Solomon code), but preferably avoided.
- Support for scripting.
- Scripting is central to ccp4i, ccp4mg and automation efforts.
- Support for legacy code.
- Essential to retain existing users and collaborating developers.
- Conformance with community-accepted data model.
- CCP4 library implements an implicit data model. This model needs
to be made explicit, and should conform as closely as is practical
to the EBI-led data model.
Major components
Current:
- CMTZ
- CMAP
- MMDB
- CSYM
- Unit cell conversions
- CCP4 style
- System-dependent functions.
Planned:
- FFT
- Sorting
- HTML/XML
- Harvesting
Target Uses
- CMTZ,CMAP used by 3rd parties to access CCP4 formats
- MMDB used in ccp4mg etc.
- Support of CCP4 suite
- Optional back-ends to clipper
- Provide CCP4 environment to clipper applications
Here is the corresponding Use Case diagram:
Form of library
- The library should compile as a whole to give a libccp4
which supports the current CCP4 release. To support other target uses
listed above, it is necessary to allow partial compilation of subsets
of the library. For example, compilation of CMTZ, CSYM and the low-level
libraries should be sufficient to support 3rd party applications wishing
to access MTZ files.
- Along with the source files, the library depends on a number of
data files:
- syminfo.lib holds spacegroup information
- atomsf.lib contains form factors
- cif_mm.dic is the mmCIF dictionary
- crossec.lib currently used by CROSSEC - move to library?

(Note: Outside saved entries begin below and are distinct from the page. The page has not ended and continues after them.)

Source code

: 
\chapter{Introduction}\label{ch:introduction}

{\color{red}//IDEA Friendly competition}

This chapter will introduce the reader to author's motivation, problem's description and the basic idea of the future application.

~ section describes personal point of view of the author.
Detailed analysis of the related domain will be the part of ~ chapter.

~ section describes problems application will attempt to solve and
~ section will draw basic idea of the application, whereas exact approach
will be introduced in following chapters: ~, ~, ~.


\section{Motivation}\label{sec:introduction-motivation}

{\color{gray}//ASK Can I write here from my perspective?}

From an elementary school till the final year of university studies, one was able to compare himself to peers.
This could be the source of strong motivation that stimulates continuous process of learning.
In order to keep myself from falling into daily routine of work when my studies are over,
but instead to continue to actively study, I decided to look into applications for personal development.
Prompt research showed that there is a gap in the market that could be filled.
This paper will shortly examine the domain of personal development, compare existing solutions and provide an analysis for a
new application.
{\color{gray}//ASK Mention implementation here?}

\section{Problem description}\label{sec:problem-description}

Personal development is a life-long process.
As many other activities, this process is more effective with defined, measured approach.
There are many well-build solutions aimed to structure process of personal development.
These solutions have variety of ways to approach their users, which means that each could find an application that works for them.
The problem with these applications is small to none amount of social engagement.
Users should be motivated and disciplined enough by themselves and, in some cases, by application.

- The library has the following dependencies:
- libccif - low-level i/o for mmCIF
Future dependencies might include:
Dependencies
Python
Python will be used in:
- CCP4 Molecular Graphics project
- CCP4i run scripts, replacing current tcl run scripts in suitable cases
- cctbx if this is to be a dependency
CCP4 is committed to the use of python, but the question of which version
is still open.
Arguments in favour of 1.5.2
- Increased likelihood of user systems having a suitable version of python.
- CCP4mg aims to run with Python 1.5 (Stuart reports that CCP4mg also
runs with 2.1 and 2.2).
- We can migrate to Python2 at a later date.
Arguments in favour of 2.2.1
- Integration with cctbx.
- Some features of 1.5 are deprecated in Python 2 (but will presumably
still work).
- Nick Sauter lists the following useful features of Python 2:
- C-speed support for regular expressions
- comparison operators can work on array types
- cross-platform support for pipes
- much better install procedures for third party add-ons
- new language features like iterators and generators
Applications
All legacy applications should work with the new libraries via the
Fortran interface. New and/or converted applications include:
- Pete's ccp4mapwish has been converted to use the
cmap part of the new library. The source is currently
in $CPROG/ccp4mapwish_ under the CVS tag "newlib-dev".
- Pete's mtzdiff, mapdiff and pdbdiff.
- Eugene's pdbcur and ncont use CCP4 style functions
as well as MMDB.
- Martyn's reindex uses/will use cmtz and csym functionality.
Workplan
- Test support of existing CCP4 suite.
- Release CCP4 based on new library.
- Lock APIs at some point.
- Convert other sections of library (see "planned" above).
- Write C applications.
- Write Tcl applications.
- Integrate with clipper applications.
Future directions
Possible future inclusions:
- Reading of atomsf.lib and crossec.lib (or updated versions
of these files).